Saturday, October 12, 2024

Getting older, wiser and weirder


 It's kind of hard to see yourself from a perspective outside yourself. I am surprised all the time by the deepening lines by my mouth, the un-recognizable white haired lady that sometimes shows up in my mirror if it's been too long since I've colored my hair. 

You tell me you are feeling that too, struggling to find anything graceful about this process. Let me tell you how I see you then. 

You are more beautiful to me than when I first saw your picture and knew that you were someone special in this world. My heart stops when our eyes meet because I think it is listening for yours. 

The world is not kind to or interested in people our age, but I'm starting to enjoy flying under the radar. You've gotten more secure and confident about sharing your heart with me, and somehow more protective of it with the rest of the world. 

There were a few years when you didn't delight in the shape of things, or the exploration of the world. Work was stealing your ability to enjoy your own mind I think. It's been such a relief to see you returning to things like building lego plants, digging in the garden and leaving the bodies for me on the driveway. Laughing. Exploring the colors of different ink.  




Isn't the trick always to allow yourself to be who you are right now? Our bodies and our experiences change with every day that passes. I loved being young with you, and I love getting older with you. Sometimes I wish I had the strength and beauty that I think drew you to me however many years ago. Before I had you to lose, I seemed stronger, but I wasn't. I've never been touched by such gentle, warm hands before. I can't imagine not feeling that love with you. 

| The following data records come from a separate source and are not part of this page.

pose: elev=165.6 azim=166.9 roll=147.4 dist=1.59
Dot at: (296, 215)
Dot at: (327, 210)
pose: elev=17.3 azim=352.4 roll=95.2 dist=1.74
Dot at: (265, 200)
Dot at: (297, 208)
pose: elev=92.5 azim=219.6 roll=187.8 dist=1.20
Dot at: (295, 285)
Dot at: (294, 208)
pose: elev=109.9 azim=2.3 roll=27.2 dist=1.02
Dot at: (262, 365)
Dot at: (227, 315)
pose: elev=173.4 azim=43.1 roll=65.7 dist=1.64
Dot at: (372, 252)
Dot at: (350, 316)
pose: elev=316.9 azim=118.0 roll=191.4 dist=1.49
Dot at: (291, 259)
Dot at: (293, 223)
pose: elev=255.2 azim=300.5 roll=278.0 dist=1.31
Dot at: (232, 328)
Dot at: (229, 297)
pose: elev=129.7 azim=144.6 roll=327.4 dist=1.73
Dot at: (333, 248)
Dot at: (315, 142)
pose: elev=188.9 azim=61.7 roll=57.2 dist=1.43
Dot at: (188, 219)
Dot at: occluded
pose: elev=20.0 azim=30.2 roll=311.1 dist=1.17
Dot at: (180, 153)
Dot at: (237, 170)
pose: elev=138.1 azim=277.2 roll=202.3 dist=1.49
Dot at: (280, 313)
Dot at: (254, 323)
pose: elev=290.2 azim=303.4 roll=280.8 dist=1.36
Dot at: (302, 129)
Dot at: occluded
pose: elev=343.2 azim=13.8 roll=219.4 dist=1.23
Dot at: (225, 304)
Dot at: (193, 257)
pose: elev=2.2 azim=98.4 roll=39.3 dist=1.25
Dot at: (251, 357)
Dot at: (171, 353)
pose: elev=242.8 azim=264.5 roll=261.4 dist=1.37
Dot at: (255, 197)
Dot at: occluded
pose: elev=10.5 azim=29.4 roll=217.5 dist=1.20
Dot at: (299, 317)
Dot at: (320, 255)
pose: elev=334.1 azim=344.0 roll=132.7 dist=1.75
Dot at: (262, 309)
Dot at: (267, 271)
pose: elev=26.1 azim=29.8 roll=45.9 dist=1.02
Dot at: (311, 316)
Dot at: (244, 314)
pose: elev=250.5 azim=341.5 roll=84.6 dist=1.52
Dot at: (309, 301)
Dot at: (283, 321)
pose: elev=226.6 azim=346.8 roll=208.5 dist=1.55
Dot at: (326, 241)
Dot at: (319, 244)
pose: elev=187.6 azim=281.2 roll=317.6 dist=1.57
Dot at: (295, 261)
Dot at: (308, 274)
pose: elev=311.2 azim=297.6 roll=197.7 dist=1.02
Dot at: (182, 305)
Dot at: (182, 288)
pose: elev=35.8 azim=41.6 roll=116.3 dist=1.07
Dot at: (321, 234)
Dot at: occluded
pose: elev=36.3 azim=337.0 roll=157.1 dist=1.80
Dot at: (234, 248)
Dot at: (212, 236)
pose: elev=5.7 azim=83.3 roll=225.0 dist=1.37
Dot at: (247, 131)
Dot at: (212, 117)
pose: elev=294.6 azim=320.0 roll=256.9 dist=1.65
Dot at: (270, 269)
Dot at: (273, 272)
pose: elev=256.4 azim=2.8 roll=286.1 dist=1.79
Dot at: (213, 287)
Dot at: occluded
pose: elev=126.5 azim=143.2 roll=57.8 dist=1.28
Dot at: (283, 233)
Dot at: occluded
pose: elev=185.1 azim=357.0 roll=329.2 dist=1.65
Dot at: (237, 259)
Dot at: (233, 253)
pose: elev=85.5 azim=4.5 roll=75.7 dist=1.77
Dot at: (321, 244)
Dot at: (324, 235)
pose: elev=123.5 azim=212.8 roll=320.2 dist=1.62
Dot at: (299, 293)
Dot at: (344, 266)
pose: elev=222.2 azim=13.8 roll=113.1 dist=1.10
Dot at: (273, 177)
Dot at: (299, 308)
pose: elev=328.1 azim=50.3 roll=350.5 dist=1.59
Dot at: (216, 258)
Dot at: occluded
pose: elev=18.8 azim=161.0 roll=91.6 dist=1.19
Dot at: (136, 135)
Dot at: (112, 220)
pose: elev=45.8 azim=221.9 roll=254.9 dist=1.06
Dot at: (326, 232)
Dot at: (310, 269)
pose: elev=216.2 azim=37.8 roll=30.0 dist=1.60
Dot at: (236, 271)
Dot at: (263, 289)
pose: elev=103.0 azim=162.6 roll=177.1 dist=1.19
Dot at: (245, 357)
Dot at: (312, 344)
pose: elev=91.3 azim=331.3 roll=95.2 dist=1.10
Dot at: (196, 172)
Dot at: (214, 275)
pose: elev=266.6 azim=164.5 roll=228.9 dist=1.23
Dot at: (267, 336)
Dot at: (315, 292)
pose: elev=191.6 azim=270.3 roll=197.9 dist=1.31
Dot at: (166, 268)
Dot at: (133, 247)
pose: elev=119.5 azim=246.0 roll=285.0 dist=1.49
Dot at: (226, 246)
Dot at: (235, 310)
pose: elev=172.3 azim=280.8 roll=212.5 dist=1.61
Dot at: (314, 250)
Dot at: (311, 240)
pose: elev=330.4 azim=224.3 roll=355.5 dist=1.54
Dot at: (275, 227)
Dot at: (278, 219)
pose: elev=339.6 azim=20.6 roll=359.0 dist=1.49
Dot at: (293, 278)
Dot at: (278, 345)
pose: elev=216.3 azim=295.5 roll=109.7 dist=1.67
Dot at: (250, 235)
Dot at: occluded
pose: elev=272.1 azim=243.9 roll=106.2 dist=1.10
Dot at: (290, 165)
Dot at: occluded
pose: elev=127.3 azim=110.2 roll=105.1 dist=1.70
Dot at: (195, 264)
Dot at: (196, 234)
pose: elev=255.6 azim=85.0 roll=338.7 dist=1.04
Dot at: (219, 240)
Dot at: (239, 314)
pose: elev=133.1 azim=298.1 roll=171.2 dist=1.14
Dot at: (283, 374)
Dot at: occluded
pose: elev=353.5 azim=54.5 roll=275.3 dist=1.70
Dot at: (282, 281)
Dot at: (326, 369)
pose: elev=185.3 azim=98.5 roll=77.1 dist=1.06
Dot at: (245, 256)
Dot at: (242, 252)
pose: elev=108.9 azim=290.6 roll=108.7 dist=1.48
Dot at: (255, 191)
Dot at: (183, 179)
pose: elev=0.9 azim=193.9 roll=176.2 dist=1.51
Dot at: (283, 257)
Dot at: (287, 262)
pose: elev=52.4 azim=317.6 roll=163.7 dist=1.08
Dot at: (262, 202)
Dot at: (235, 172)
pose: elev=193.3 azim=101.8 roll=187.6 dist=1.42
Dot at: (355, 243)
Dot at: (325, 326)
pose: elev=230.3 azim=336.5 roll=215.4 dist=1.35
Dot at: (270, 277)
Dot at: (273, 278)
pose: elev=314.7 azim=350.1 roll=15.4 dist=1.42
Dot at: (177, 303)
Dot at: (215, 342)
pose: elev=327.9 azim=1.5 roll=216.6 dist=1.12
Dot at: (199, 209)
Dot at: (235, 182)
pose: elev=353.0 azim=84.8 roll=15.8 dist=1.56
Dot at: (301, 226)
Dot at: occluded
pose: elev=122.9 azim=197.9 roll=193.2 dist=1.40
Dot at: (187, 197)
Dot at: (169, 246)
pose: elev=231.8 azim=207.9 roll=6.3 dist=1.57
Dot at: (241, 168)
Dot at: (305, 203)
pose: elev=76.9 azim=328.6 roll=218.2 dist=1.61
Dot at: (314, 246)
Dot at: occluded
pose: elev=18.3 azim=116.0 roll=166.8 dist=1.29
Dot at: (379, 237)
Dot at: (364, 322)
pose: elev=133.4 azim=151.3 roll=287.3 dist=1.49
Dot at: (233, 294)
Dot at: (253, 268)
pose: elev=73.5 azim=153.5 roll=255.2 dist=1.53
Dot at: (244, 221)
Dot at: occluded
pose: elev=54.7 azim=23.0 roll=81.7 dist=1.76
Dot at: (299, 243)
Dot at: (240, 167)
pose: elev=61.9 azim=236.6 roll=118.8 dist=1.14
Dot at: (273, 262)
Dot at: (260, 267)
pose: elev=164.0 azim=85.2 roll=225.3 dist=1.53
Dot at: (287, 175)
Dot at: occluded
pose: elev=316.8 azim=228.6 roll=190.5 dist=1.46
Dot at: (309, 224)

I know there are fewer late night conversations to be had. Less discovery of each other, and more discovery of the world together and apart. I want to continue to have endless vacation photos of clouds and frogs and mushrooms with you. I want to chase the cats with you when we are too old to move fast and they are too old too. 

I'm missing you terribly today, but  when I think about you, it's warm, not lonely. I hope you are at home drawing more of these things right now. I hope that you feel loved.